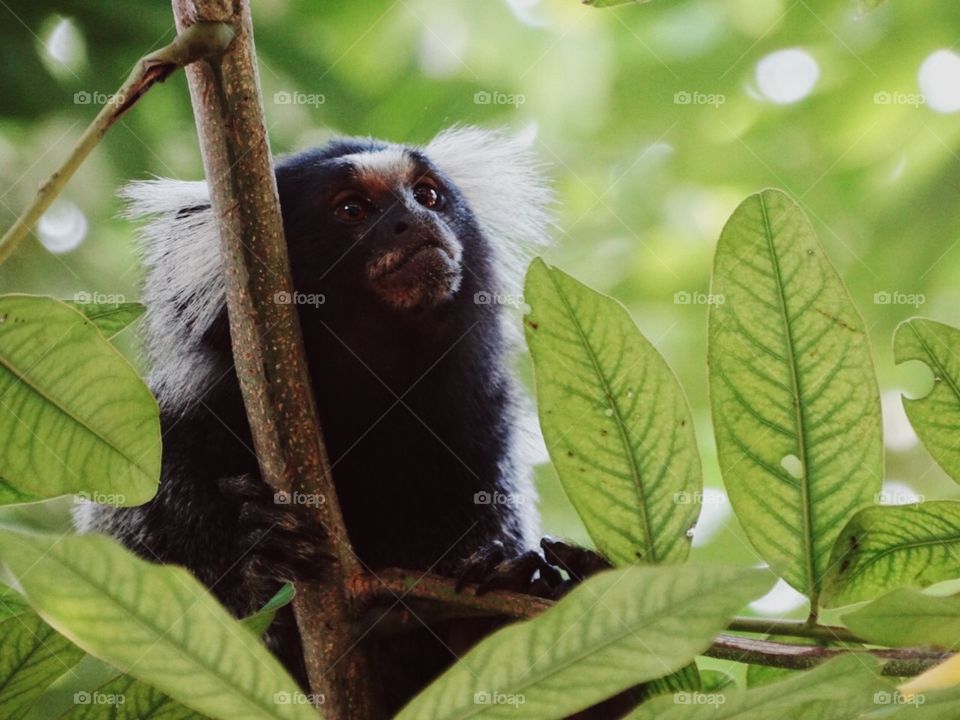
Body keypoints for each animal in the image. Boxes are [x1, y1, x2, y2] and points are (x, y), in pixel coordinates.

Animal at [73, 127, 620, 716]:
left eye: (427, 195)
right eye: (352, 209)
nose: (412, 219)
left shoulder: (481, 432)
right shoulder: (169, 449)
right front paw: (268, 556)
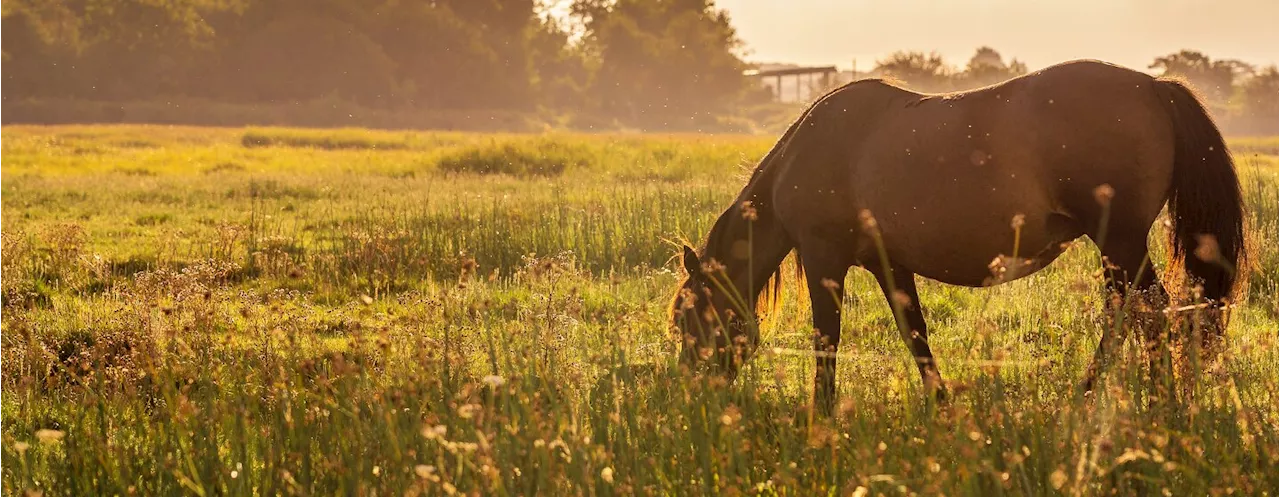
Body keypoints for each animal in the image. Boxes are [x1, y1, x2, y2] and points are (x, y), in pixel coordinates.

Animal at [670, 58, 1249, 412]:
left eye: (687, 320)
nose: (694, 394)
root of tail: (1154, 86)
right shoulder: (888, 263)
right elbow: (915, 332)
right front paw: (942, 404)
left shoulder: (823, 259)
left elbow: (826, 339)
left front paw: (824, 415)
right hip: (1118, 249)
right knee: (1133, 314)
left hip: (1120, 243)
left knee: (1149, 314)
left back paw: (1138, 401)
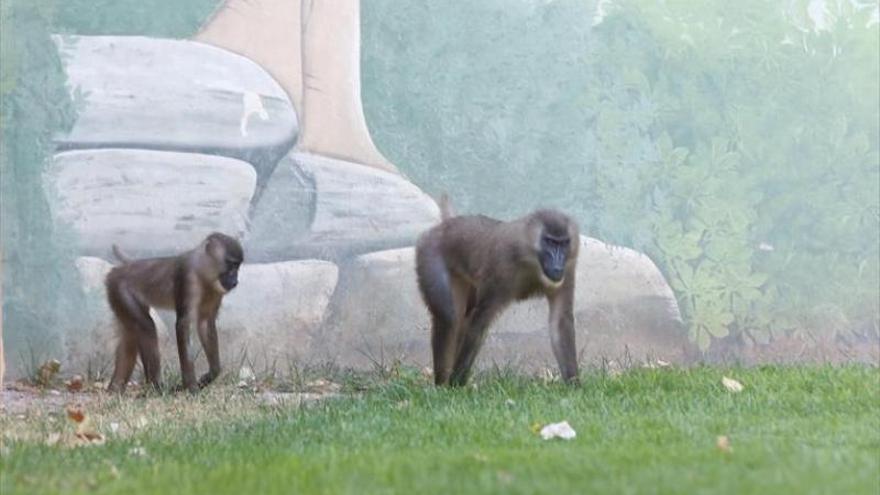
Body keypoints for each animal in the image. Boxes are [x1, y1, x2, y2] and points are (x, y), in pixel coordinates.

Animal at [107, 233, 244, 396]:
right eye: (230, 264)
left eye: (237, 266)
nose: (235, 280)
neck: (204, 273)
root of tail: (116, 271)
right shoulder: (189, 279)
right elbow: (183, 324)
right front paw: (191, 388)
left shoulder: (216, 293)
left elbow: (205, 324)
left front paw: (210, 376)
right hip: (121, 290)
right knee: (146, 327)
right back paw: (155, 387)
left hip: (120, 298)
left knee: (130, 338)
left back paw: (114, 389)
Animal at [416, 198, 580, 388]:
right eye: (550, 242)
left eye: (564, 243)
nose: (558, 263)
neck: (531, 257)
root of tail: (437, 230)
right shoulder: (501, 269)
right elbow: (478, 325)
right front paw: (456, 385)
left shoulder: (569, 267)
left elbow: (559, 322)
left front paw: (575, 386)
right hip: (430, 256)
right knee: (448, 319)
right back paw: (441, 385)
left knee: (462, 318)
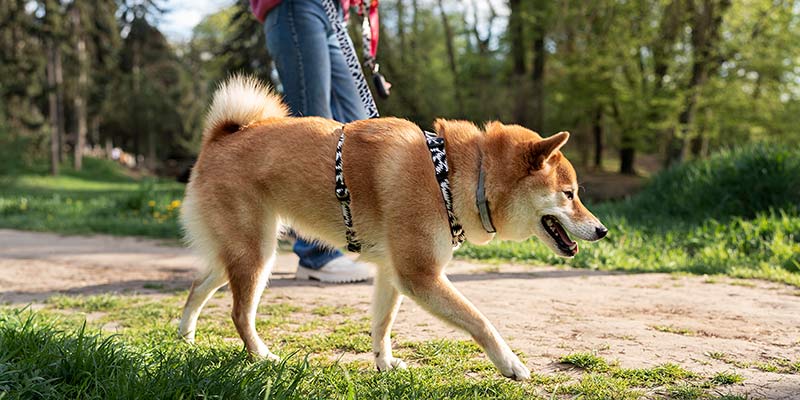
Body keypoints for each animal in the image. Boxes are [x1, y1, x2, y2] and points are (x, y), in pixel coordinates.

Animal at [180, 76, 608, 382]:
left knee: (198, 287)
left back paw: (185, 338)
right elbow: (479, 319)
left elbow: (382, 325)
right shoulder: (419, 275)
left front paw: (383, 364)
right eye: (569, 194)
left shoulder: (392, 273)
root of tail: (221, 136)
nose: (603, 230)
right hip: (257, 254)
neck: (452, 177)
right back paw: (262, 357)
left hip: (245, 252)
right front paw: (511, 363)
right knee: (239, 313)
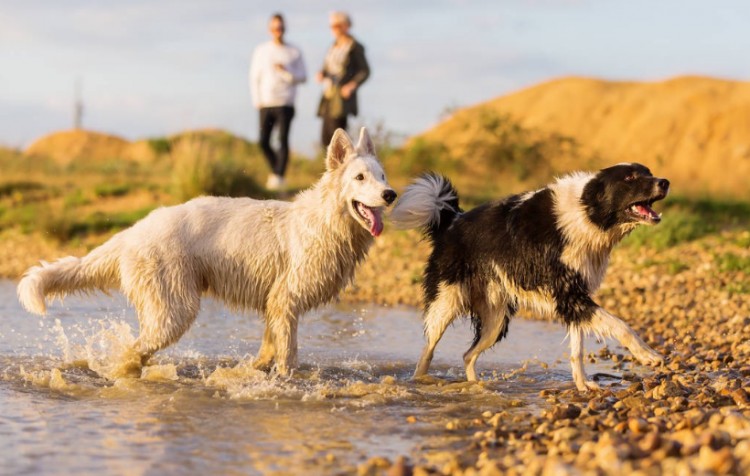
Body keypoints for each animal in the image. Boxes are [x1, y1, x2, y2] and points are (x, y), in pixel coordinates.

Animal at [17, 128, 396, 378]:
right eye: (360, 178)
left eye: (382, 176)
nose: (390, 194)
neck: (325, 220)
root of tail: (132, 232)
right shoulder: (287, 300)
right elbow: (288, 355)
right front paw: (286, 381)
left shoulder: (275, 303)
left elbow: (269, 346)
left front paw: (258, 369)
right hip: (175, 310)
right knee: (132, 352)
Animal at [394, 164, 668, 390]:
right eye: (630, 177)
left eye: (649, 171)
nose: (665, 181)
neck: (586, 213)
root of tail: (453, 219)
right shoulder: (570, 295)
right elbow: (622, 325)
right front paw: (649, 355)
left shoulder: (574, 298)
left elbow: (577, 350)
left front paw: (582, 385)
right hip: (446, 302)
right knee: (428, 351)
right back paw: (420, 382)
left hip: (496, 319)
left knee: (468, 355)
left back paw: (477, 386)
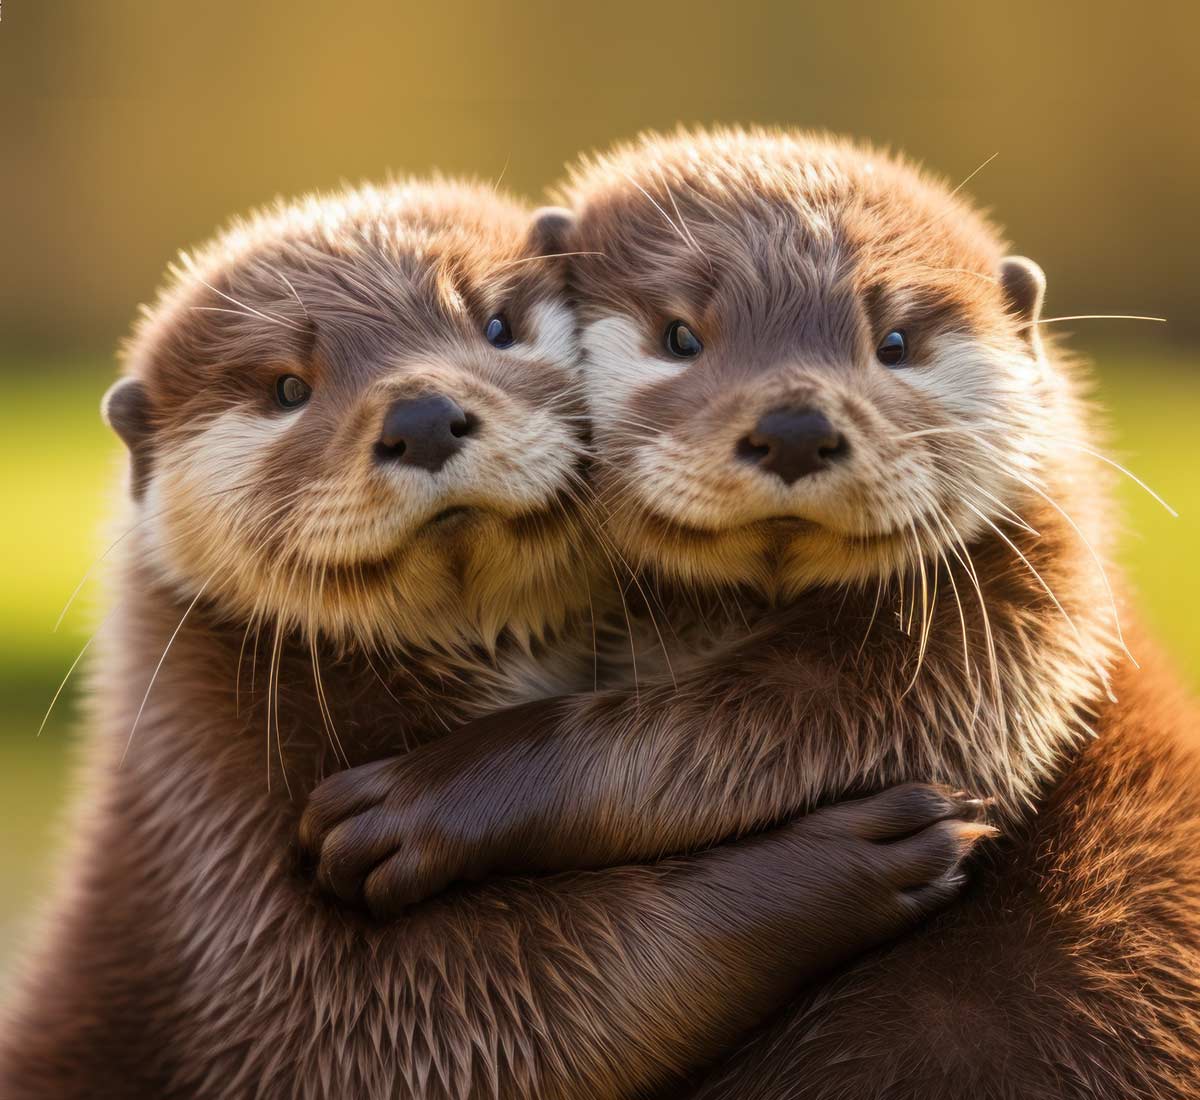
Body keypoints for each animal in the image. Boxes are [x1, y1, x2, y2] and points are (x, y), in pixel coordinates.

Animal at [0, 177, 984, 1098]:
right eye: (287, 388)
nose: (422, 415)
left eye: (498, 325)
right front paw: (847, 863)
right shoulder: (229, 873)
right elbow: (458, 1020)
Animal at [300, 133, 1200, 1094]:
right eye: (680, 336)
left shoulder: (1020, 611)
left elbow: (771, 725)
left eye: (894, 341)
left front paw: (416, 802)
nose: (796, 426)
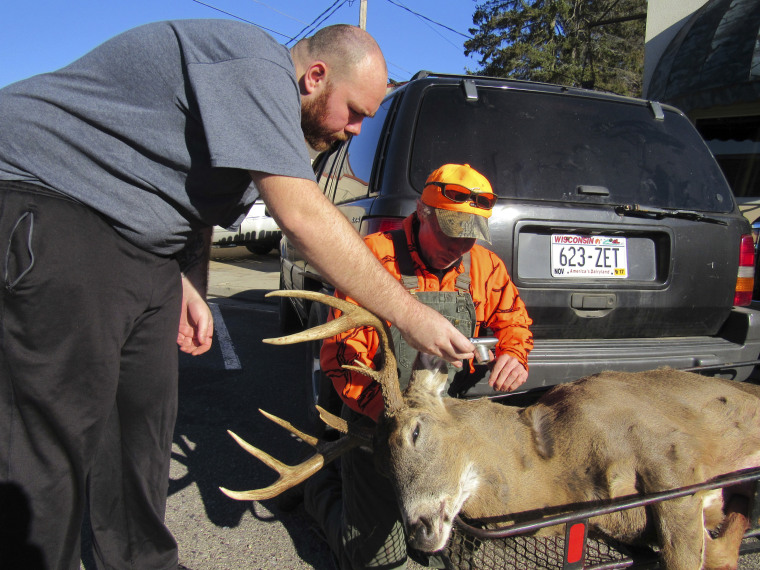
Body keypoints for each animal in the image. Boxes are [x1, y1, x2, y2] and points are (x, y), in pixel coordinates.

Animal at [221, 290, 760, 564]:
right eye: (382, 470)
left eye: (416, 432)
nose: (419, 531)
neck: (562, 460)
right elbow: (714, 551)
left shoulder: (669, 453)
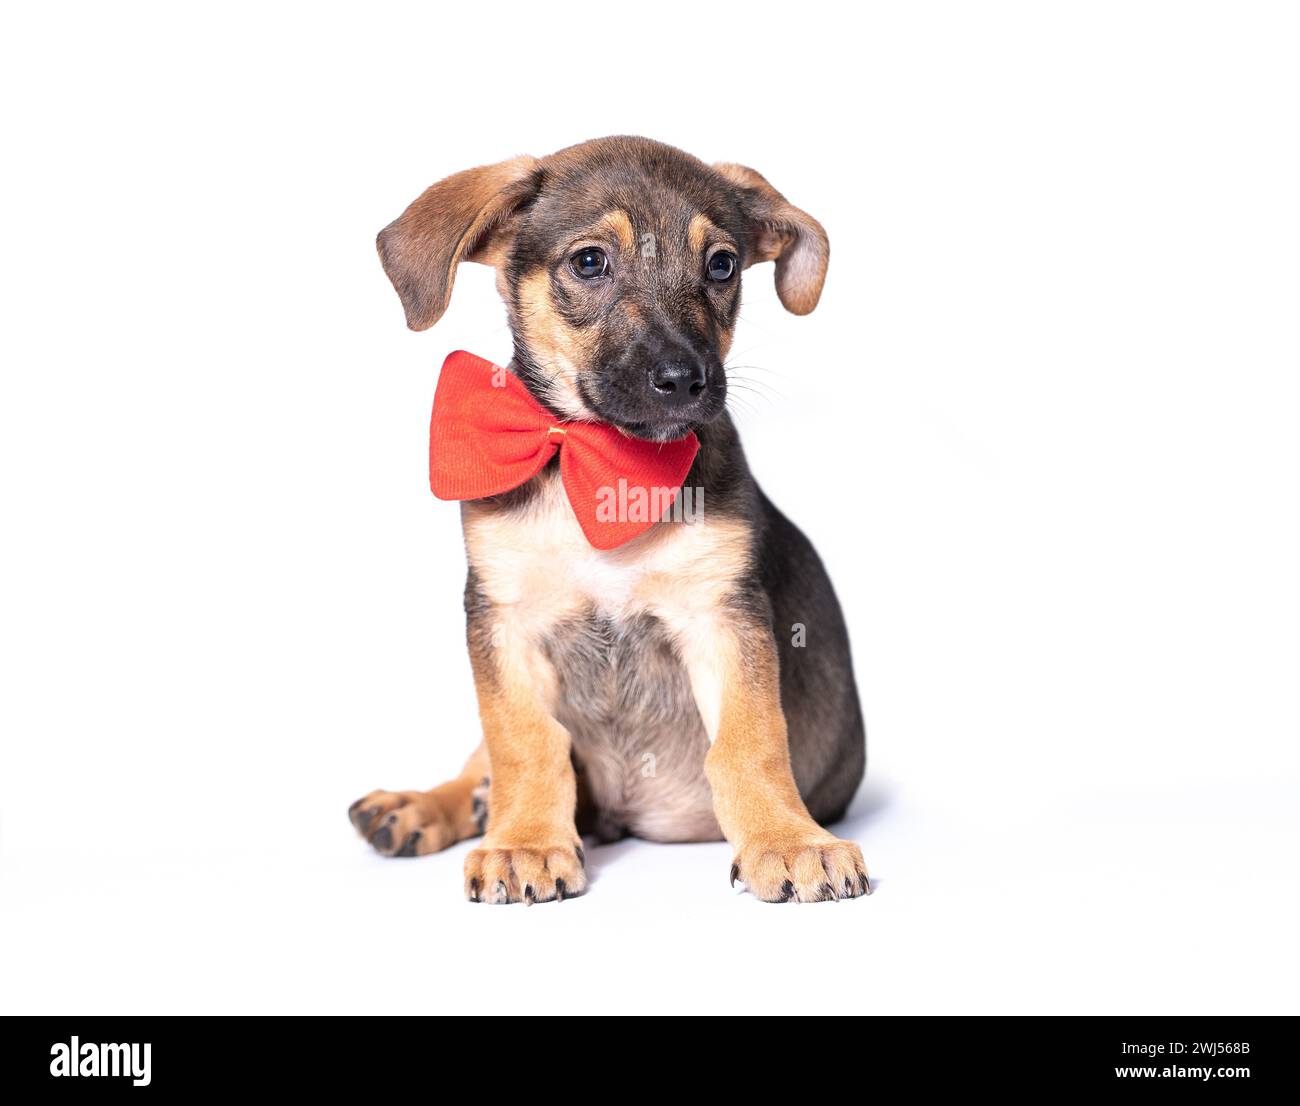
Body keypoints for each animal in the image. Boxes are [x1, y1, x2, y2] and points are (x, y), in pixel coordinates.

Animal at [351, 133, 868, 904]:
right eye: (590, 262)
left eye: (722, 265)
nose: (686, 380)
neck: (598, 464)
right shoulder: (502, 617)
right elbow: (522, 744)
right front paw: (526, 843)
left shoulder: (721, 613)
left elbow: (751, 742)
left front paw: (788, 840)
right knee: (482, 765)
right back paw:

====

[TASK TO COMPLETE]
In the listing above, find the line holding "right back paw: (262, 357)" and the line holding "nose: (796, 426)". Reproduce those two lines and all between them exactly, leaving out pictures.

[TASK RESULT]
right back paw: (262, 357)
left hip: (245, 252)
right front paw: (511, 363)
right knee: (239, 313)
Body keypoints for each animal in the image. Boxes are [x1, y1, x2, y2] and points are (x, y), in pixel coordinates.

Animal at [17, 128, 396, 378]:
right eye: (360, 178)
left eye: (382, 176)
nose: (390, 194)
neck: (325, 220)
root of tail: (132, 232)
right shoulder: (287, 300)
right elbow: (288, 355)
right front paw: (286, 381)
left shoulder: (275, 303)
left elbow: (269, 346)
left front paw: (258, 369)
right hip: (175, 310)
right knee: (132, 352)
Animal at [394, 164, 668, 390]:
right eye: (630, 177)
left eye: (649, 171)
nose: (665, 181)
neck: (586, 213)
root of tail: (453, 219)
right shoulder: (570, 295)
right elbow: (622, 325)
right front paw: (649, 355)
left shoulder: (574, 298)
left elbow: (577, 350)
left front paw: (582, 385)
right hip: (446, 302)
right knee: (428, 351)
right back paw: (420, 382)
left hip: (496, 319)
left knee: (468, 355)
left back paw: (477, 386)
Body keypoints for each animal in the image. Boxes are [x1, y1, x2, y2] and points are (x, y), in pixel coordinates.

Animal at [0, 177, 984, 1098]:
right eye: (287, 388)
nose: (422, 415)
left eye: (498, 325)
right front paw: (847, 863)
right shoulder: (229, 873)
right elbow: (458, 1020)
Animal at [300, 133, 1200, 1094]:
right eye: (680, 336)
left shoulder: (1020, 611)
left elbow: (771, 725)
left eye: (894, 341)
left front paw: (416, 802)
nose: (796, 426)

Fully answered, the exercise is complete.